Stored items
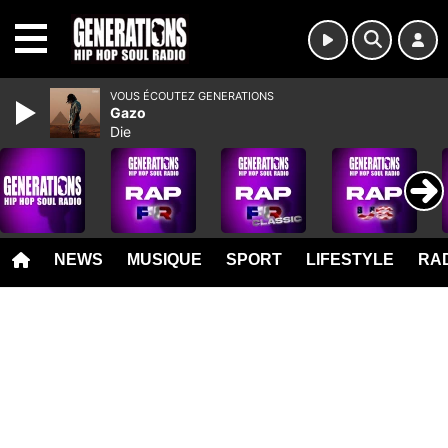
MENU
VOUS ÉCOUTEZ GENERATIONS
Gazo
Die
NEWS
MUSIQUE
SPORT
LIFESTYLE
RAD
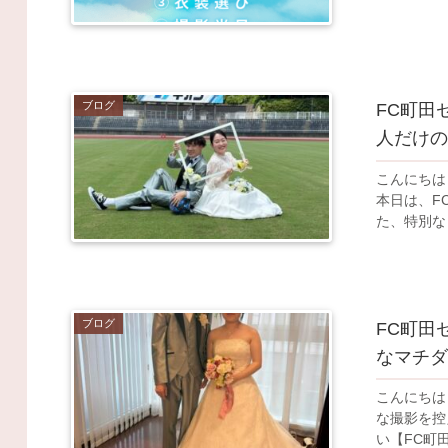
ブログ
FC町田
人だけ
こんにちは！ 「マチダフォトウェディング」のタエコーポレーションの
本日は、F
た、特別な
ブログ
FC町田
なマチ
こんにちは
な撮影を控え
い【FC町田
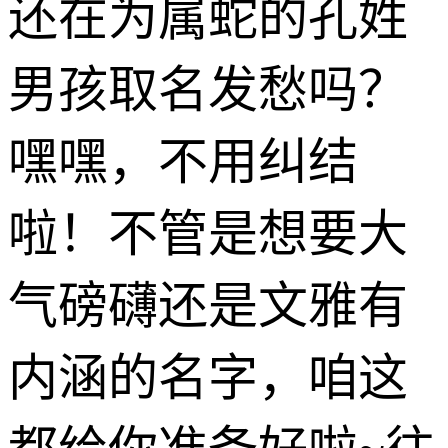
还在为属蛇的孔姓
男孩取名发愁吗？
嘿嘿，不用纠结
啦！不管是想要大
气磅礴还是文雅有
内涵的名字，咱这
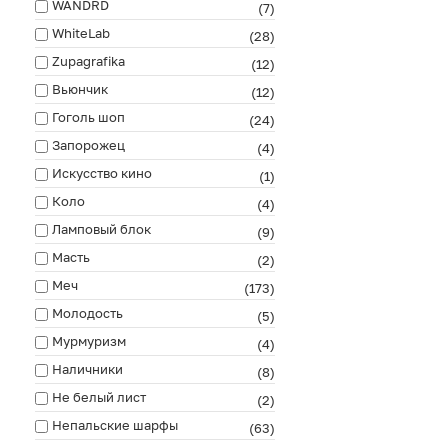
WANDRD
(7)
WhiteLab
(28)
Zupagrafika
(12)
Вьюнчик
(12)
Гоголь шоп
(24)
Запорожец
(4)
Искусство кино
(1)
Коло
(4)
Ламповый блок
(9)
Масть
(2)
Меч
(173)
Молодость
(5)
Мурмуризм
(4)
Наличники
(8)
Не белый лист
(2)
Непальские шарфы
(63)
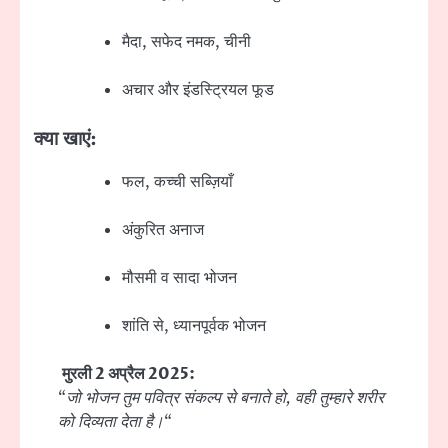
मैदा, सफेद नमक, चीनी
अचार और इंडस्ट्रियल फूड
क्या खाएं:
फल, कच्ची सब्ज़ियाँ
अंकुरित अनाज
मौसमी व सादा भोजन
शांति से, ध्यानपूर्वक भोजन
मुरली 2 अप्रैल 2025:
“
जो भोजन तुम पवित्र संकल्प से बनाते हो, वही तुम्हारे शरीर
को दिव्यता देता है।
“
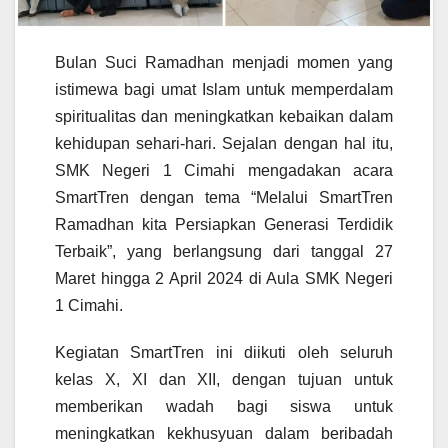
Bulan Suci Ramadhan menjadi momen yang
istimewa bagi umat Islam untuk memperdalam
spiritualitas dan meningkatkan kebaikan dalam
kehidupan sehari-hari. Sejalan dengan hal itu,
SMK Negeri 1 Cimahi mengadakan acara
SmartTren dengan tema “Melalui SmartTren
Ramadhan kita Persiapkan Generasi Terdidik
Terbaik”, yang berlangsung dari tanggal 27
Maret hingga 2 April 2024 di Aula SMK Negeri
1 Cimahi.
Kegiatan SmartTren ini diikuti oleh seluruh
kelas X, XI dan XII, dengan tujuan untuk
memberikan wadah bagi siswa untuk
meningkatkan kekhusyuan dalam beribadah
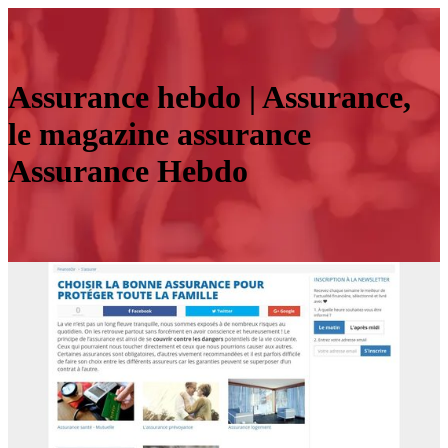
Assurance hebdo | Assurance,
le magazine assurance
Assurance Hebdo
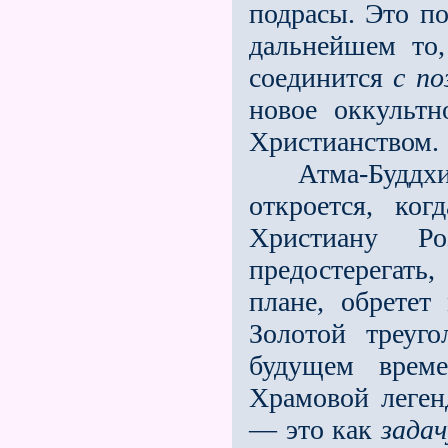
подрасы. Это по
дальнейшем то
соединится
с по
новое оккультн
Христианством.
Атма-Буддхи
откроется, ког
Христиану Ро
предостерегать,
плане, обретет
Золотой треуг
будущем време
Храмовой леген
— это как
задач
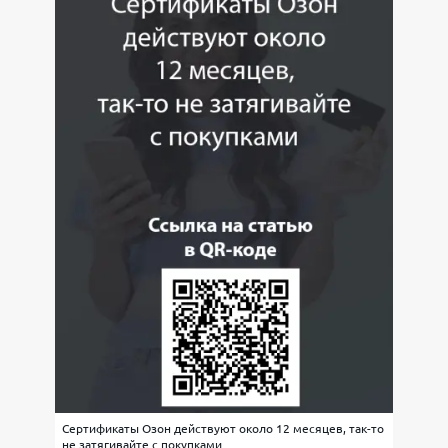
Сертификаты Озон действуют около 12 месяцев, так-то
не затягивайте с покупками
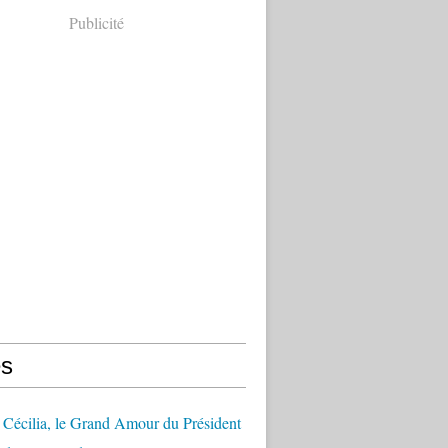
Publicité
s
Cécilia, le Grand Amour du Président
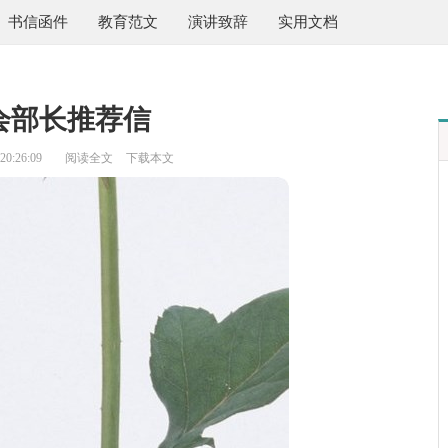
书信函件
教育范文
演讲致辞
实用文档
会部长推荐信
0:26:09
阅读全文
下载本文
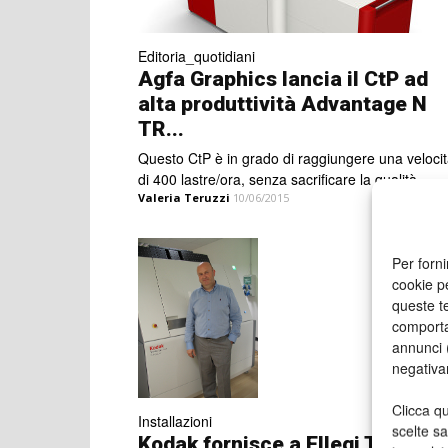
Editoria_quotidiani
Agfa Graphics lancia il CtP ad
alta produttività Advantage N
TR...
Questo CtP è in grado di raggiungere una veloci
di 400 lastre/ora, senza sacrificare la qualità.
Valeria Teruzzi
10/06/2015
Per forni
cookie p
queste te
comporta
annunci (
negativa
Clicca qu
Installazioni
scelte s
Kodak fornisce a Ellegi Trento e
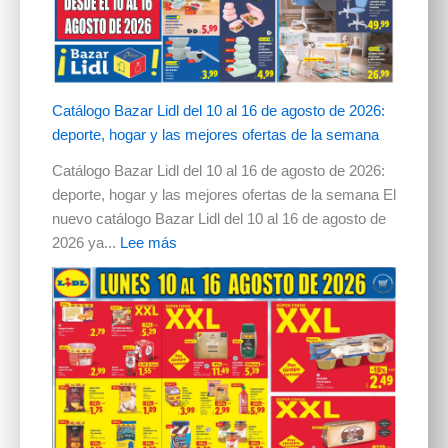
Catálogo Bazar Lidl del 10 al 16 de agosto de 2026:
deporte, hogar y las mejores ofertas de la semana
Catálogo Bazar Lidl del 10 al 16 de agosto de 2026:
deporte, hogar y las mejores ofertas de la semana El
nuevo catálogo Bazar Lidl del 10 al 16 de agosto de
2026 ya...
Lee más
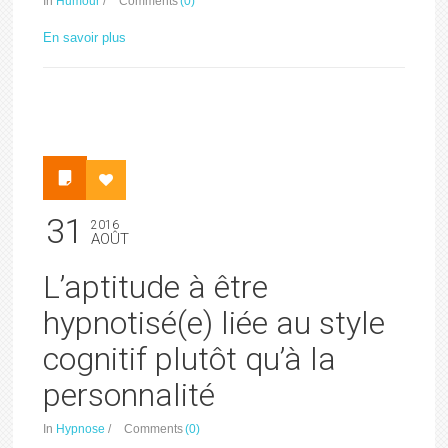
In
Humour
/
Comments
(0)
En savoir plus
31
2016
AOÛT
L’aptitude à être
hypnotisé(e) liée au style
cognitif plutôt qu’à la
personnalité
In
Hypnose
/
Comments
(0)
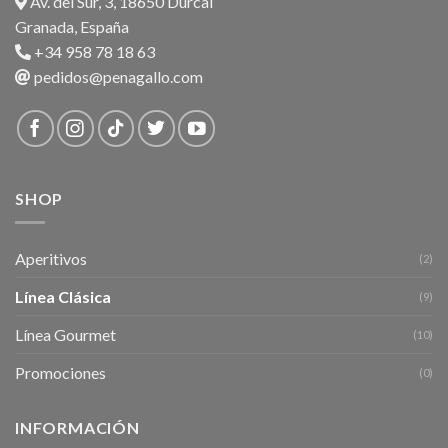
Av. del Sur, 3, 18650 Dúrcal
Granada, España
+34 958 78 18 63
pedidos@penagallo.com
SHOP
Aperitivos
(2)
Línea Clásica
(9)
Línea Gourmet
(10)
Promociones
(0)
INFORMACIÓN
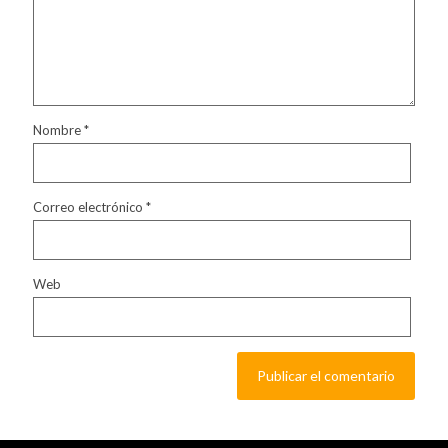
Nombre
*
Correo electrónico
*
Web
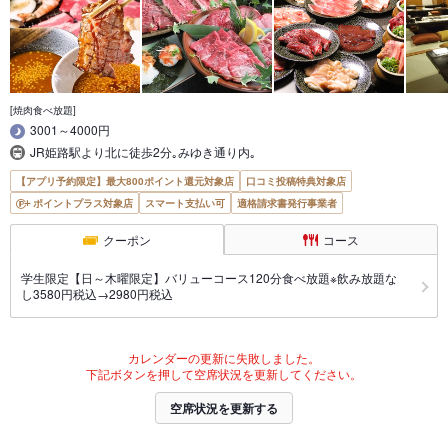
[焼肉食べ放題]
3001～4000円
JR姫路駅より北に徒歩2分｡みゆき通り内｡
【アプリ予約限定】最大800ポイント還元対象店
口コミ投稿特典対象店
ポイントプラス対象店
スマート支払い可
適格請求書発行事業者
クーポン
コース
学生限定【日～木曜限定】バリューコース120分食べ放題※飲み放題な
し3580円税込→2980円税込
カレンダーの更新に失敗しました。
下記ボタンを押して空席状況を更新してください。
空席状況を更新する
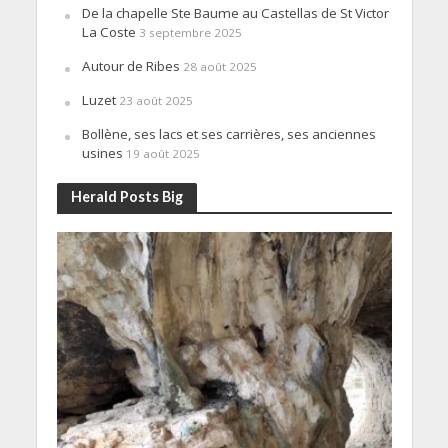
De la chapelle Ste Baume au Castellas de St Victor
La Coste
3 septembre 2025
Autour de Ribes
28 août 2025
Luzet
23 août 2025
Bollène, ses lacs et ses carrières, ses anciennes
usines
19 août 2025
Herald Posts Big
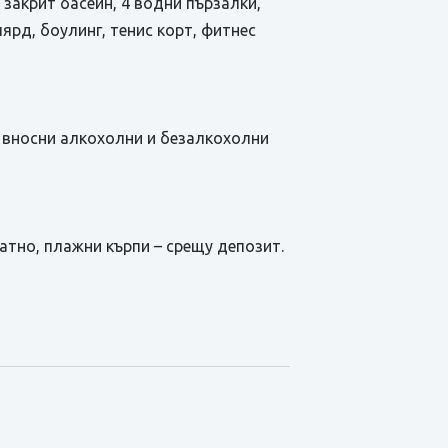
 закрит басейн, 4 водни пързалки,
лярд, боулинг, тенис корт, фитнес
ои вносни алкохолни и безалкохолни
латно, плажни кърпи – срещу депозит.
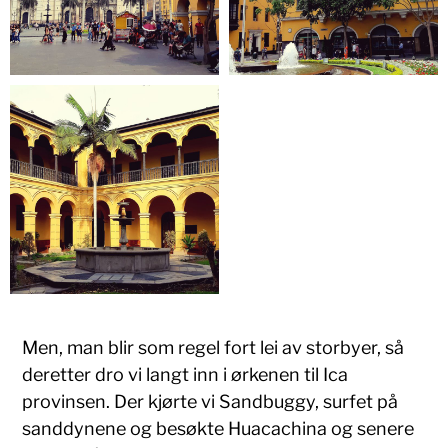
Men, man blir som regel fort lei av storbyer, så
deretter dro vi langt inn i ørkenen til Ica
provinsen. Der kjørte vi Sandbuggy, surfet på
sanddynene og besøkte Huacachina og senere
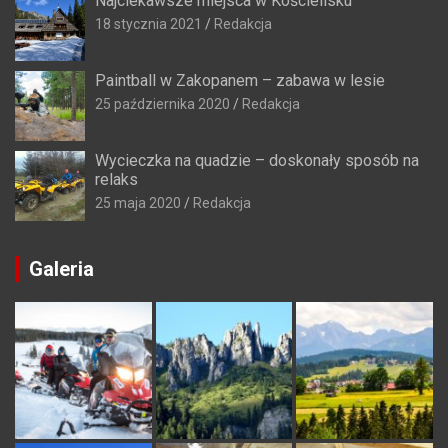
Najciekawsze miejsca w Kościelisku
18 stycznia 2021
Redakcja
Paintball w Zakopanem – zabawa w lesie
25 października 2020
Redakcja
Wycieczka na quadzie – doskonały sposób na
relaks
25 maja 2020
Redakcja
Galeria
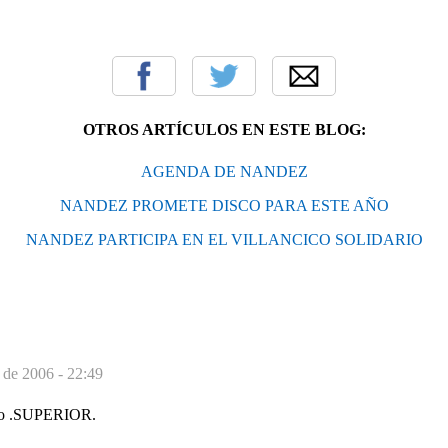
OTROS ARTÍCULOS EN ESTE BLOG:
AGENDA DE NANDEZ
NANDEZ PROMETE DISCO PARA ESTE AÑO
NANDEZ PARTICIPA EN EL VILLANCICO SOLIDARIO
 de 2006 - 22:49
sco .SUPERIOR.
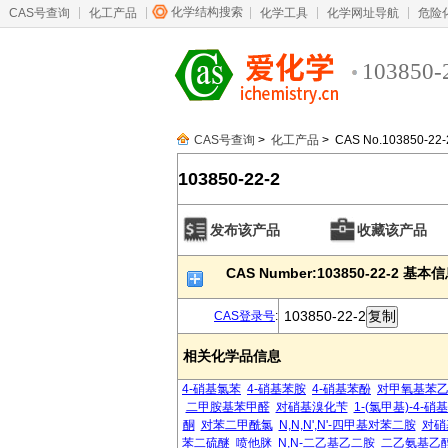
化学结构搜索
CAS号查询
化工产品
化学工具
化学网址导航
危险
103850-
CAS号查询
>
化工产品
> CAS No.103850-22-
103850-22-2
发布该产品
收藏该产品
CAS Number:103850-22-2 基本
103850-22-2
CAS登录号
:
相关化学品信息
4-硝基氯苯
4-硝基苯胺
4-硝基苯酚
对甲氧基苯
二甲胺基苯甲醛
对硝基溴化苄
1-(氯甲基)-4-硝
酮
对苯二甲酰氯
N,N,N',N'-四甲基对苯二胺
对硝
苯二硫醚
喷他脒
N,N-二乙基乙二胺
二乙氨基乙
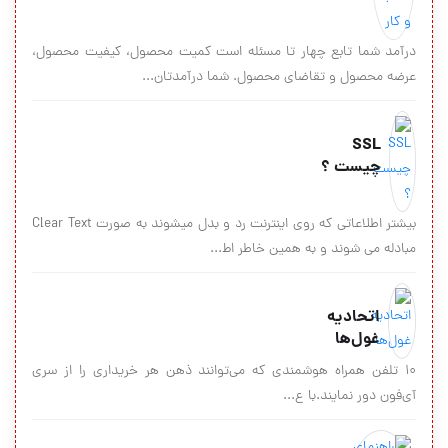
درآمد شما تابع چهار تا مسئله است کمیت محصول، کیفیت محصول،
عرضه محصول و تقاضای محصول. شما درآمدتان...
SSL
چیست ؟
بيشتر اطلاعاتي كه روي اينترنت رد و بدل ميشوند به صورت Clear Text
مبادله مي شوند و به همين خاطر اط...
اتحادیه
غول‌ها
10 تلفن همراه هوشمندی که می‌توانند ذهن هر خریداری را از سری
آی‌فون دور نمایند.با ع...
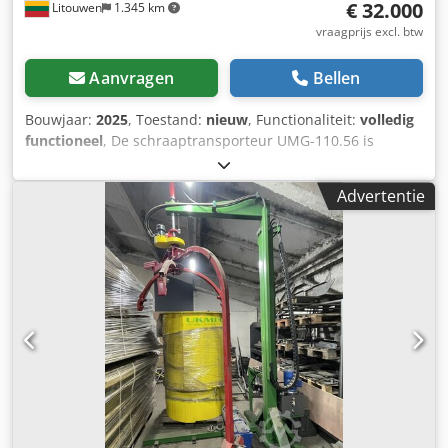
€ 32.000
Litouwen
1.345 km
vraagprijs excl. btw
Aanvragen
Bellen
Bouwjaar:
2025
, Toestand:
nieuw
, Functionaliteit:
volledig
functioneel
, De schraaptransporteur UMG-110.56 is
ontworpen voor het transporteren van houtafval na
verwerking. De transportband werkt onder een hoek. De
Advertentie
transportband wordt tijdens de installatie aan de basis
verankerd. De snelheid van de ketting en de schrapers kan
worden geregeld met een snelheidsregelaar. De
ontwerpsnelheid bedraagt 15 m/min bij 50 Hz. De lengte
en hoogte kunnen naar uw wensen worden aangepast.
Csdpfx Aswdgfujnksha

## [About this exercise]
In the entries above, find the line that contains "Autour de Ribes" and the line that contains "deretter dro vi langt inn i ørkenen til Ica". Reproduce exactly those two lines and every line between them, but not the pictures.

## [Solution to this problem]
Autour de Ribes
28 août 2025
Luzet
23 août 2025
Bollène, ses lacs et ses carrières, ses anciennes
usines
19 août 2025
Herald Posts Big
 закрит басейн, 4 водни пързалки,
лярд, боулинг, тенис корт, фитнес
ои вносни алкохолни и безалкохолни
латно, плажни кърпи – срещу депозит.
Men, man blir som regel fort lei av storbyer, så
deretter dro vi langt inn i ørkenen til Ica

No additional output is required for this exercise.